- **Document passage**:
Manet and his nudes loved them. Shakespeare's characters romped through them. Fellini reveled in them. And there are absolutely no rules to follow.

Two carnitas burritos from Tacos Vallarta taken to Lighthouse Field make a fine picnic. A focaccia sandwich from Carried Away consumed on the trail of Nisene Marks also is a picnic. A peanut butter and jelly sandwich--like the ones you can get at Saturn Cafe--munched at the UCSC Arboretum is definitely a picnic.

Technically, folks, any food whatso-ever eaten outdoors constitutes a picnic. However, success often involves a bit of advance planning. We offer three picnic scenarios--just rough guidelines, mind you, nothing written in stone--that we think you'll especially like.

We do.

Bit of Luxury

THE FRENCH, who invented the piquenique, defined it as any pleasure outing at which a meal is eaten outdoors. So what could be more in keeping with that spirit than a picnic expedition in the direction of the incomparable Pogonip property? This is the time to break out that rattan hamper--or your best Igloo ice chest--and create a food experience in keeping with the glamorous spirit of the former polo club.

Yes, ice-cold champagne is a good idea. So is rotisserie chicken from Gayle's paired with some luxuriously dressed green salad, fresh fruit and a chocolate dessert or perhaps a couple of those amazing berry tarts. Another way to approach this outing would be to build an antipasti array around a trip to Shoppers Corner. Elegant, but playful. Gather some Niçoise olives, black truffle paté, paper-thin slices of imported prosciutto, a loaf of ciabatta bread, Bosc pears and biscotti from India Joze. The biscotti will go just nicely, thank you, with the last drops of bubbly.

Thus prepared--and, of course, you've brought actual glass stemware, flatware and a white tablecloth--you hang a left on Club House Drive (off River Road) and begin traversing that languid country road that weaves under the railroad tracks and along the fertile fields of Surf City Produce. Park at the trailhead. Then walk the gentle incline (1/5 mile) to the old clubhouse, still swaying graceful with its bungalow roofline and palms. As you approach the top of the hill, turn around and inhale the view. The entire town of Santa Cruz, framed by Monterey Bay, seems arranged like a postcard just for your enjoyment.

- **Excerpted data**:
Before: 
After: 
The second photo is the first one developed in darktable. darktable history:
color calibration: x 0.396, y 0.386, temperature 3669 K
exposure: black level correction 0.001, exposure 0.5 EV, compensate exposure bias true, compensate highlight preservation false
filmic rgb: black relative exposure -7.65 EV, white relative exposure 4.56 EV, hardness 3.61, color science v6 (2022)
--
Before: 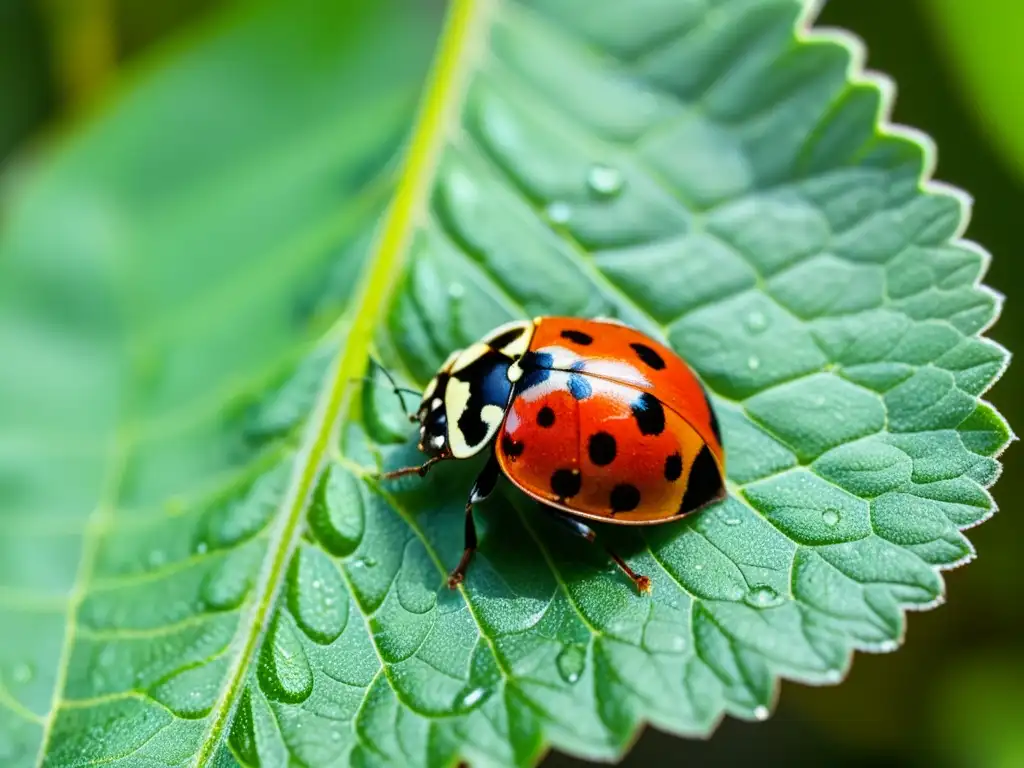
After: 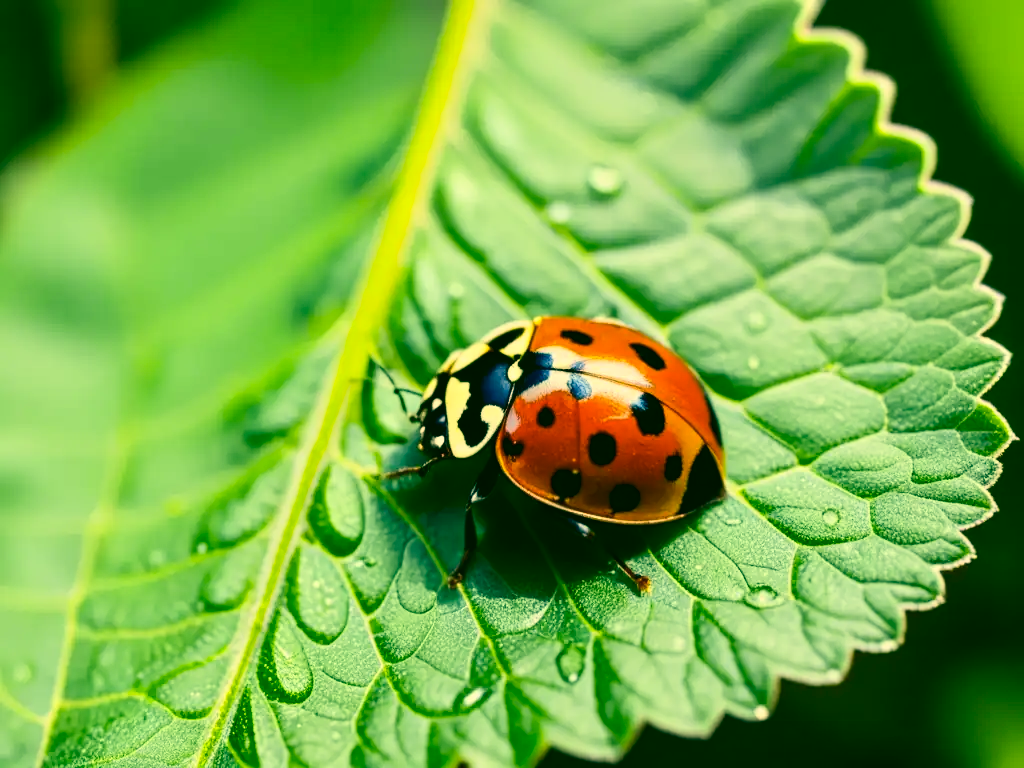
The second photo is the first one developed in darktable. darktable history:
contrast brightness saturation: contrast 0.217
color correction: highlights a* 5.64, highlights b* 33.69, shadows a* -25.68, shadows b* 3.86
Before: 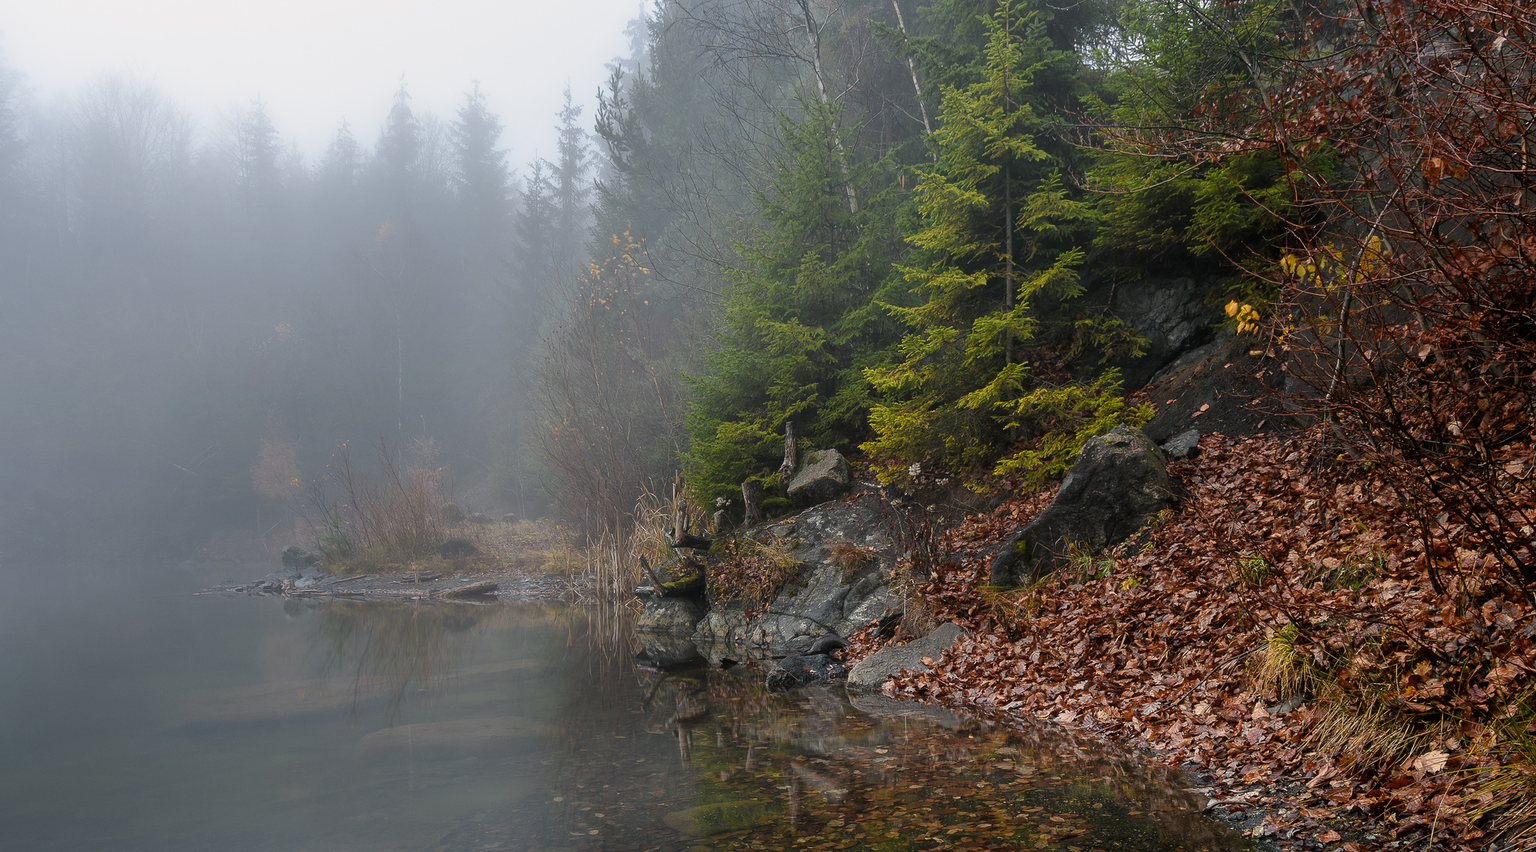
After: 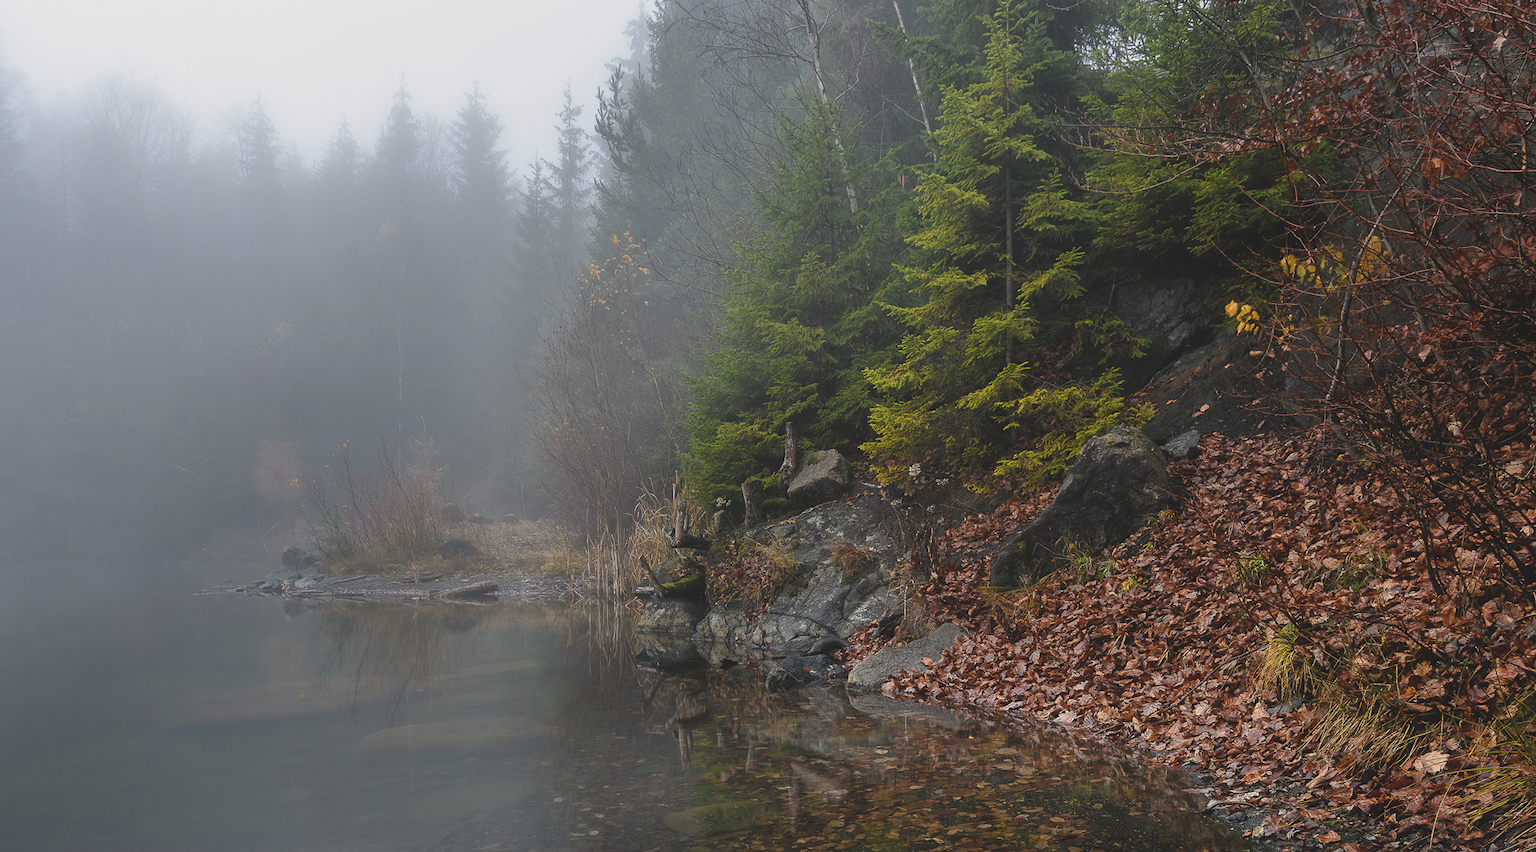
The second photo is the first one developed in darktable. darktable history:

- **What the exercise asks**: From the picnic article, reproduce word for word the part that begins with the words containing "Manet and his" and ends with "you'll especially like.".

- **Full response**:
Manet and his nudes loved them. Shakespeare's characters romped through them. Fellini reveled in them. And there are absolutely no rules to follow.

Two carnitas burritos from Tacos Vallarta taken to Lighthouse Field make a fine picnic. A focaccia sandwich from Carried Away consumed on the trail of Nisene Marks also is a picnic. A peanut butter and jelly sandwich--like the ones you can get at Saturn Cafe--munched at the UCSC Arboretum is definitely a picnic.

Technically, folks, any food whatso-ever eaten outdoors constitutes a picnic. However, success often involves a bit of advance planning. We offer three picnic scenarios--just rough guidelines, mind you, nothing written in stone--that we think you'll especially like.